HAVING LOST CONTROL of his energy program altogether in the Senate, President Carter is now struggling to recapture it in the conference. Congress is, naturally enough, giving primary attention to the plan's effects on energy consumption - but the energy plan is also a vast and complex tax bill. If you try to follow Mr. Carter's various tax policies, in energy and in his other legislation, you will see some of the reasons for his current troubles in Congress.
The Carter administration has talked a great deal about tax reform - understandably, when you recall how much candidate Carter talked about it last year - and a bill under that label is promised this fall before the end of the congressional season. But the reform bill will be, in fact, the fourth Carter bill with major importance for taxation. The first three - energy, Social Security financing, and welfare reform - were not very tightly fitted to each other when they left the White House. But the longer Congress works on them, the more anomalies and collisions of purpose they contain.
As new Presidents occasionally do. Mr. Carter tends to overestimate the power of the office. That leads him to spend too much time on the preparation of his programs and not enough on what happens to them after he has sent them to the Capitol. Having an orderly and precise mind, Mr. Carter also likes to think in terms of intricate, comprehensive solutions. The Carter White House has shown itself very good at launching enormous amounts of highly complex legislation. But it doesn't seem to have any very effective way to follow that legislation thereafter, to see that all the parts continue to fit together as they move through Congress.

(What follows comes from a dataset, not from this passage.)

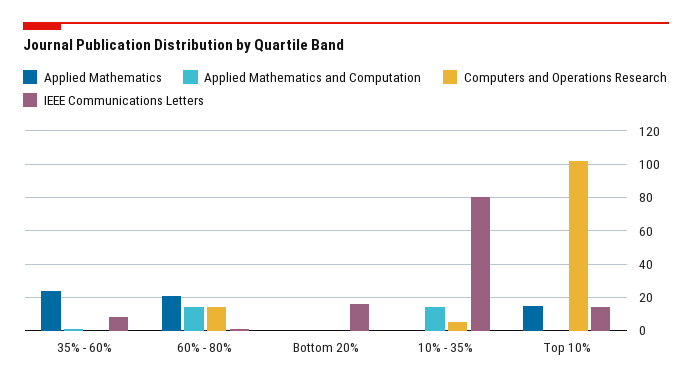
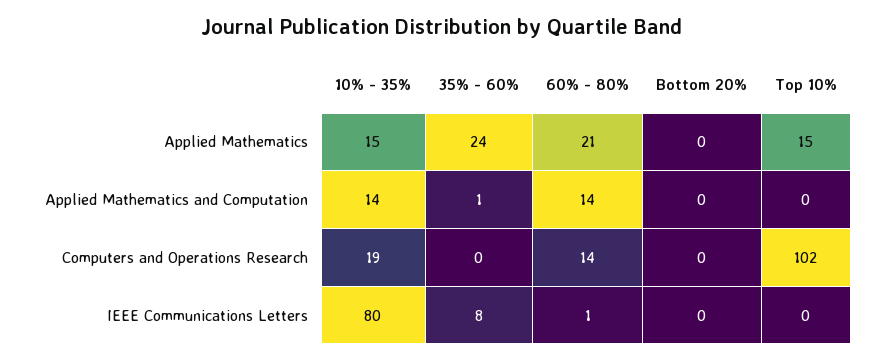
IEEE Communications Letters, Bottom 20%: 15 -> 0
Applied Mathematics, 10% - 35%: 0 -> 15
Computers and Operations Research, 10% - 35%: 5 -> 19
IEEE Communications Letters, Top 10%: 15 -> 0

The energy taxes are in doubt, the tax-reform bill has yet to appear and the administration is currently also considering a tax cut to stimulate the economy. But amidst all that uncertainty, there is one thing that you can say with absolute certainty about your taxes; they will rise automatically next January, as the new Social Security rates take effect. Present law requires an increase of $9 billion a year. To keep the fund solvent Mr. Carter proposes raising its revenue a further $7 billion a year, and Congress will probably insist on collecting all of it through the traditional method, the highly regressive payroll tax. The forthcoming tax-reform bill is reported to contain an income-tax cut of about $20 billion. It's important to keep in mind that the first $16 billion or so of that cut would only offset the rise in Social Security taxes.
When the Carter administration talks about tax reform, it means income taxes. For all its faults, the income tax tries to follow a rule of fair treatment through all of its credits and deductions. There are no credits or deductions to the Social Security payroll tax. Everybody pays the same rate, on every dollar from the first he earns up to (currently) $16,500 a year. The income tax's earned-income credit is supposed to be a kind of compensation for the burden of the payroll tax on the people employed at very low wages. The Carter welfare bill would expand the earned-income credit, but mainly for people in the low-middle range - not the people at the bottom of the income ladder.
Mr. Carter's tax on crude oil is in trouble partly because the administration has never come clean on its plans for all that money. Last spring officials said that it might be used for welfare reform. Later the administration said that the oil-tax money might be used to pay for the income-tax cut in the tax-reform bill. If the new tax is paid by everyone who uses oil and rebated through income-tax cuts, that is a fair and reasonable mechanism. It hurts people who insist on using a lot of oil, and it benefits people who use less - which includes most of the poor. But there is now a looming possibility that Congress will rebate a very large proportion of that oil-tax money to oil producers. That would shift the national tax burden more heavily onto all consumers, rich and poor, to the benefit of the oil industry. Mr. Carter doesn't like that idea. But there are indications that he may accept something like it to get his energy legislation through the conference.
The case grows steadily stronger for deferring the tax-reform bill, rather than scrambling to fulfill a campaign promise with ill-considered legislation that Congress isn't going to act on unitl next year in any case. The administation already has more tax legislation in motion than it can manage. The immediate need is closer attention by the White House to effects of the present bills on American economic growth and the distribution of their burdens among taxpayers.